Viator, named for the Latin word meaning “traveller” or “wayfarer”, was remarkably similar to its still-living descendants in many aspects and well-adapted to its arid central Australian habitat.

But its two other newly named relatives — Protemnodon mamkurra and Protemnodon dawsonae — and other species of the giant kangaroo, could be very different.

Kerr said the key difference was many moved on four legs.

Roos only began hopping between about 5 and 10 million years ago, as Australia became more arid and they needed to move longer distances, more efficiently.

“I think the most interesting thing for me is understanding Australia,” the Flinders University researcher said.

“So you grew up around the animals that are still here, and in the Australian bush, and you sort of, you feel like you know this place and you sort of know our animals.

“But for a very long time, it was different to how it is now and that’s only a very recent reality for Australia.”

Kerr said research into the species began with renowned British British palaeontologist Sir Richard Owen.

But the naturalist was a bit too focused on the teeth and described too many different species based on small differences.

Kerr said his new research, published today in Megataxa, found the animals were more diverse in shape, range and hopping method than previously thought but also made them easier to tell apart for future research.

While the puzzle of telling apart the various species in the Protemnodon genus, which was so varied some moved on four legs and couldn’t even hop, has been solved, the cause of their extinction remains a mystery.

“The first Australians arrived when the first Australians arrived Protemnodon were still alive,” Kerr said.

“And then there’s this period after humans arrived where Protemnodon start to go extinct.”

There was no evidence to suggest Indigenous Australians hunted them but Kerr said it was unclear if their extinction was caused by natural changes to the environment or significant landscape changes caused directly by humans.

The natural climate change was much slower than the human-induced global heating shaping our world now but could help better understand what life on earth is facing.

“You start to be able to use Protemnodon to see how Australia’s environments and its animals have changed with climatic changes and different environmental changes over the millennia,” Kerr said.

“And that makes them a lot more useful for, particularly with the climate crisis now, for seeing how Australia’s fauna are going to react going forward with further changes.”

Kerr, Professor Gavin Prideaux and other researchers studied “just about every piece of Protemnodon there is”.

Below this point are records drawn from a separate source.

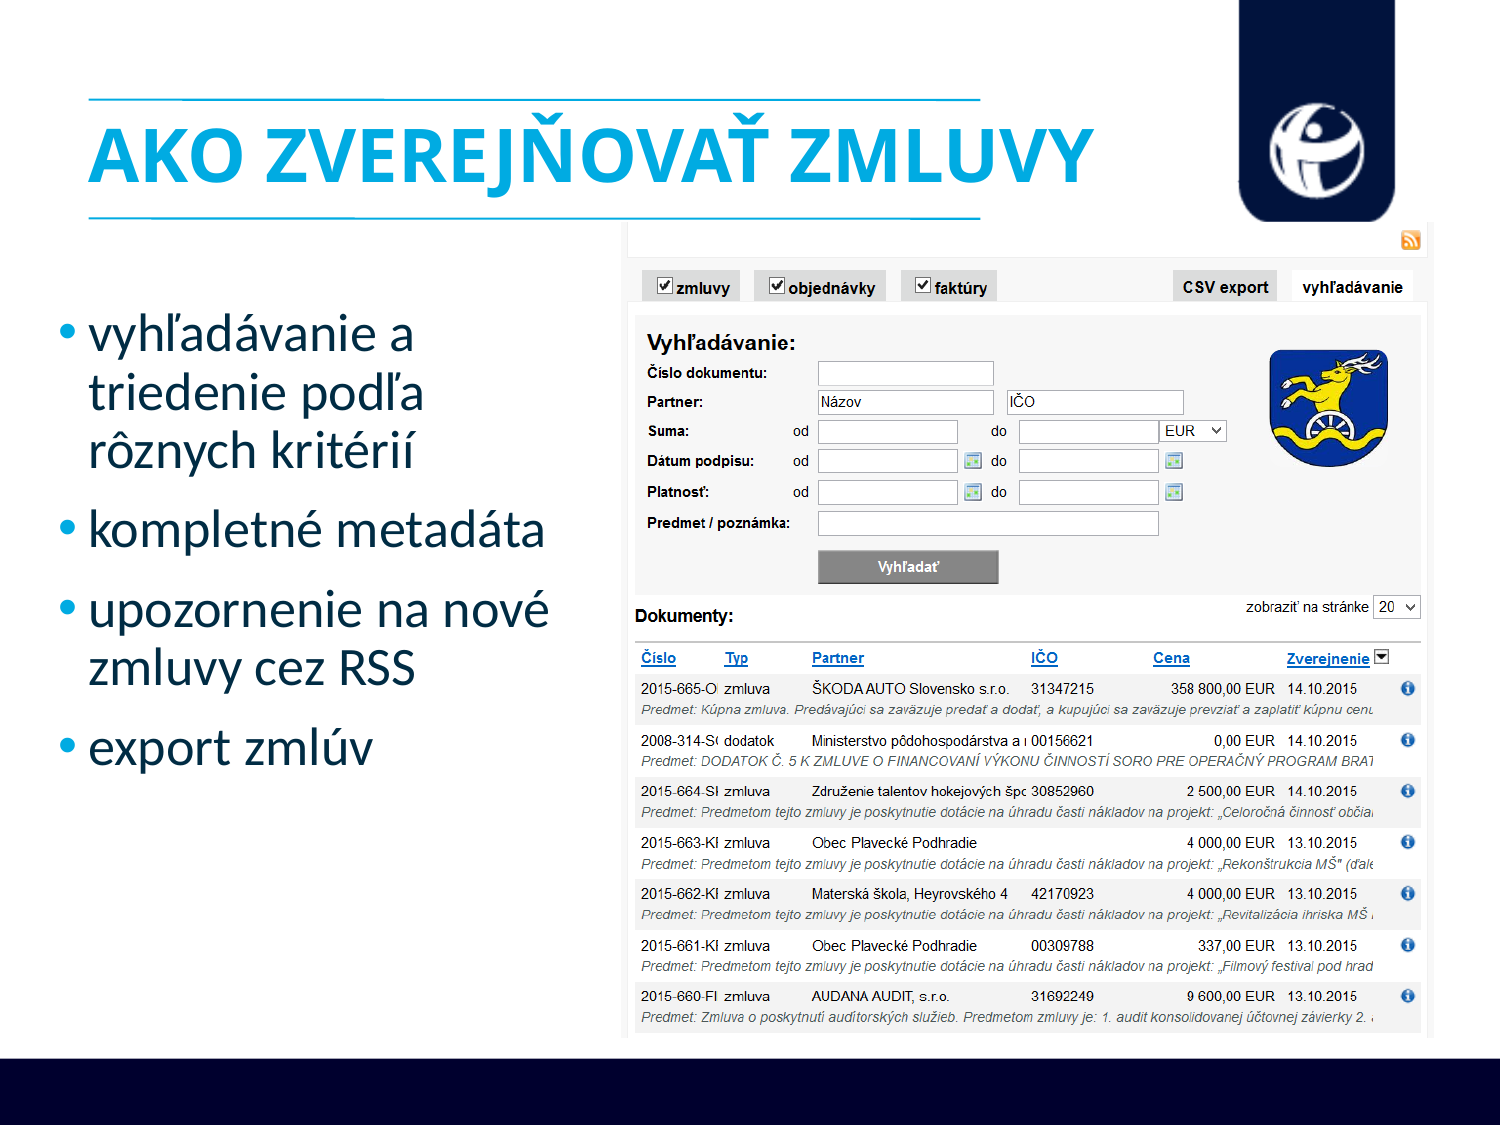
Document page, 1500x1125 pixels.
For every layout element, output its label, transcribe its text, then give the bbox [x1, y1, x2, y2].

picture [621, 0, 1471, 1038]
title AKO ZVEREJŇOVAŤ ZMLUVY [88, 93, 1129, 225]
list vyhľadávanie a triedenie podľa rôznych kritérií kompletné metadáta upozornenie na nové zmluvy cez RSS export zmlúv [58, 304, 610, 950]
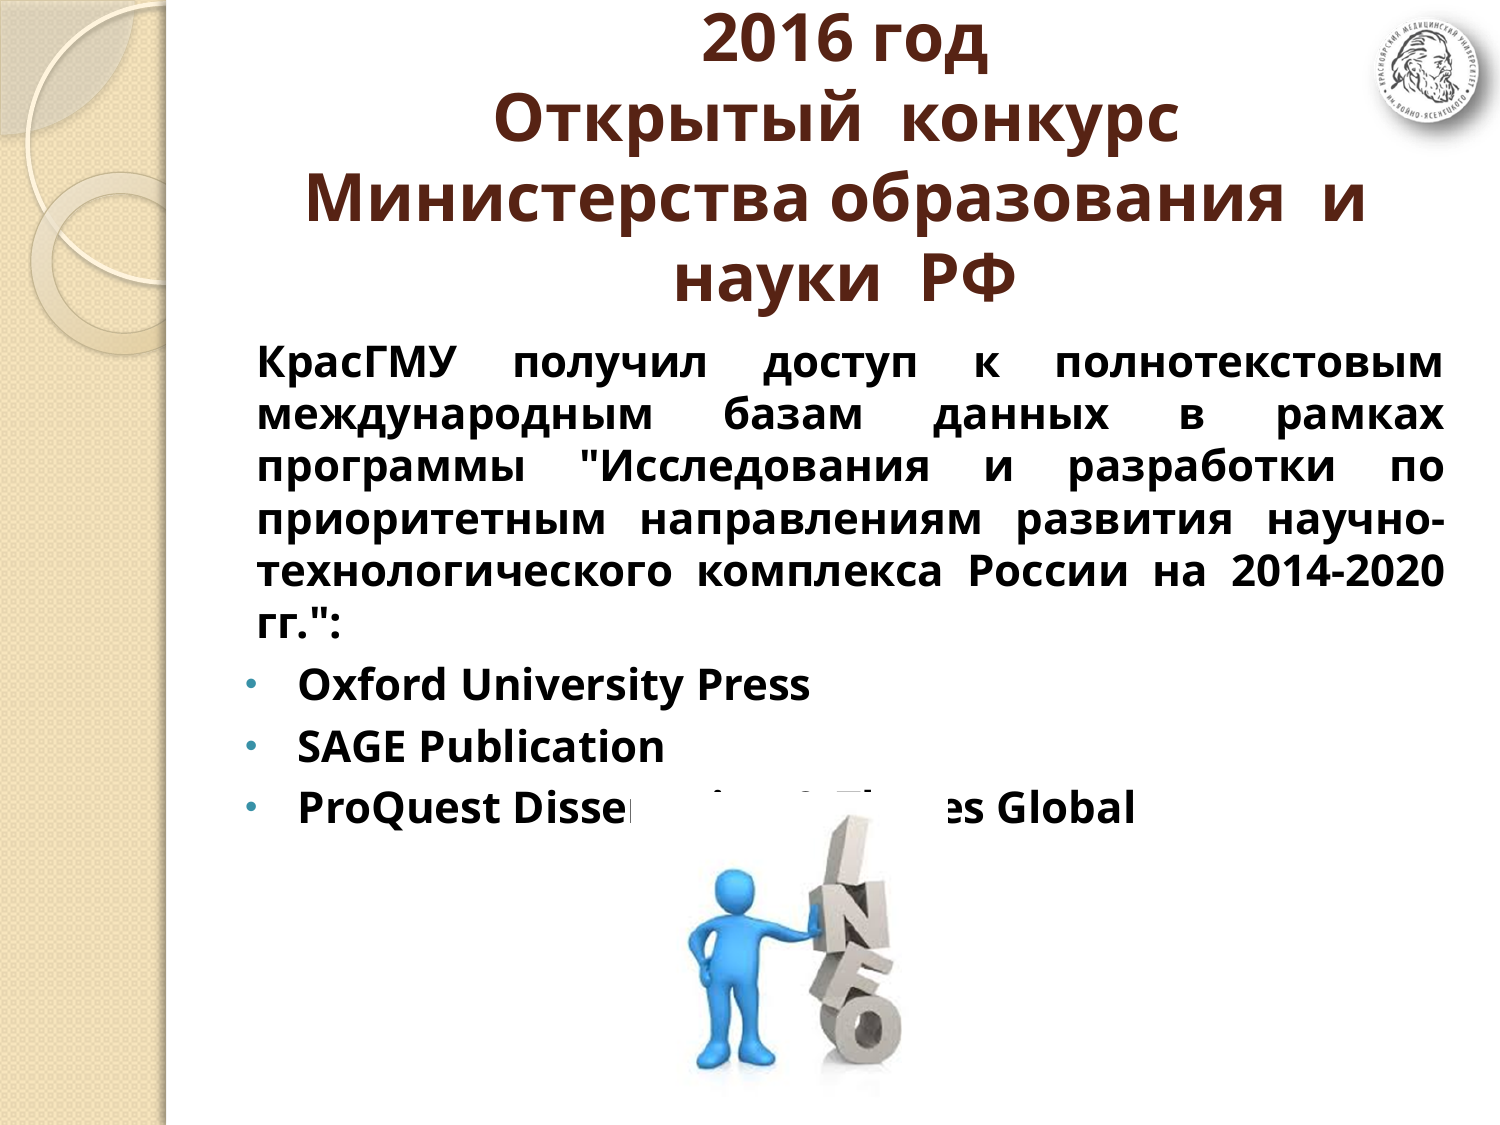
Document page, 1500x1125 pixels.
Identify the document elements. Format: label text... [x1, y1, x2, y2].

list КрасГМУ получил доступ к полнотекстовым международным базам данных в рамках программы "Исследования и разработки по приоритетным направлениям развития научно-технологического комплекса России на 2014-2020 гг.": Oxford University Press SAGE Publication ProQuest Dissertation & Theses Global [230, 326, 1461, 846]
picture [1356, 0, 1500, 162]
title 2016 год Открытый конкурс Министерства образования и науки РФ [230, 103, 1461, 208]
picture [631, 792, 948, 1109]
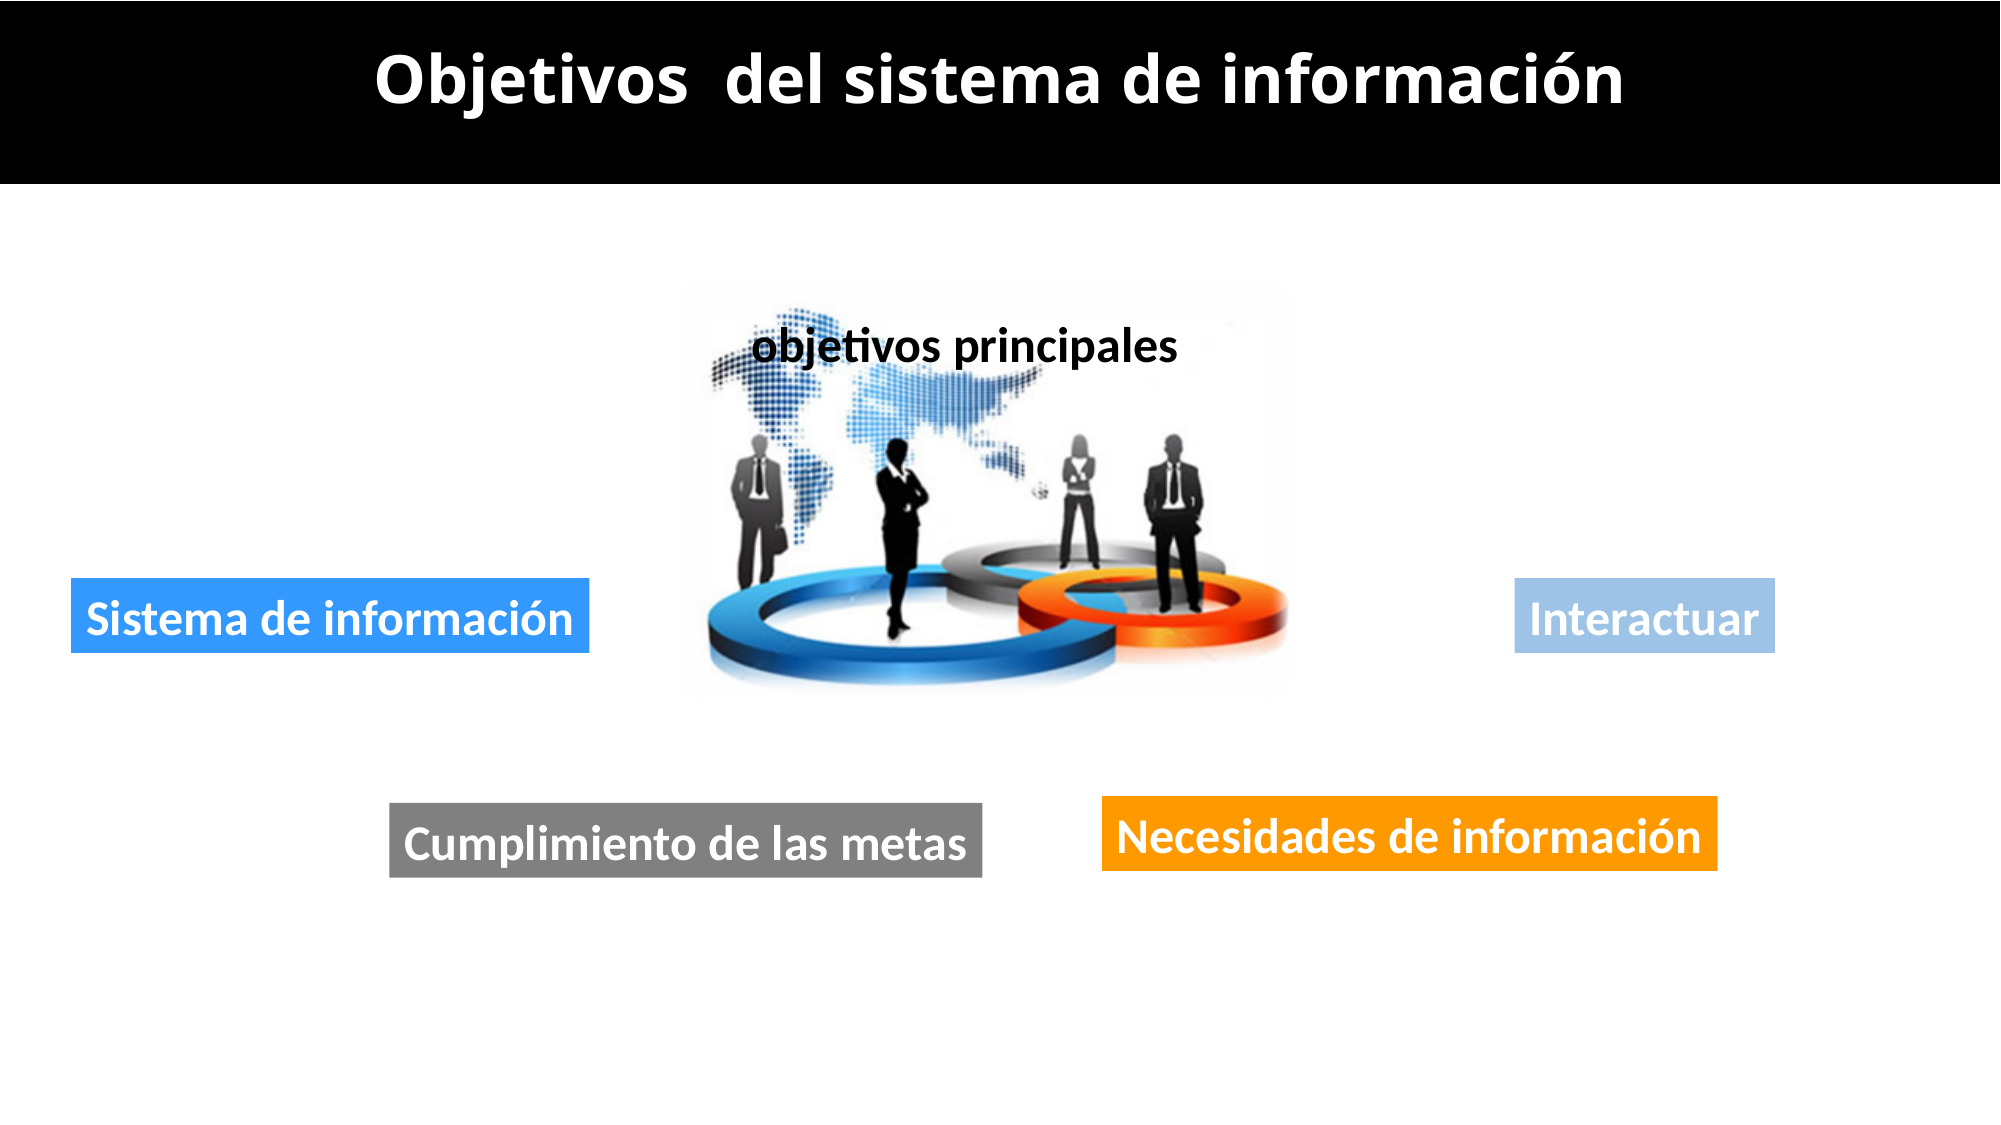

They photographed and 3D-scanned more than 800 specimens from 14 museums across four countries in a mammoth five-year effort to identify the species.

“The fossils of this genus are widespread and they’re found regularly, but more often than not you have no way of being certain which species you’re looking at,” Prideaux said, in a statement.

“This study may help researchers feel more confident when working with Protemnodon.”

Protemnodon mamkurra was likely a large, thick-boned kangaroo, probably fairly slow-moving and inefficient, and may have only rarely hopped.

Dawsonae was thought to be something like a swamp wallaby.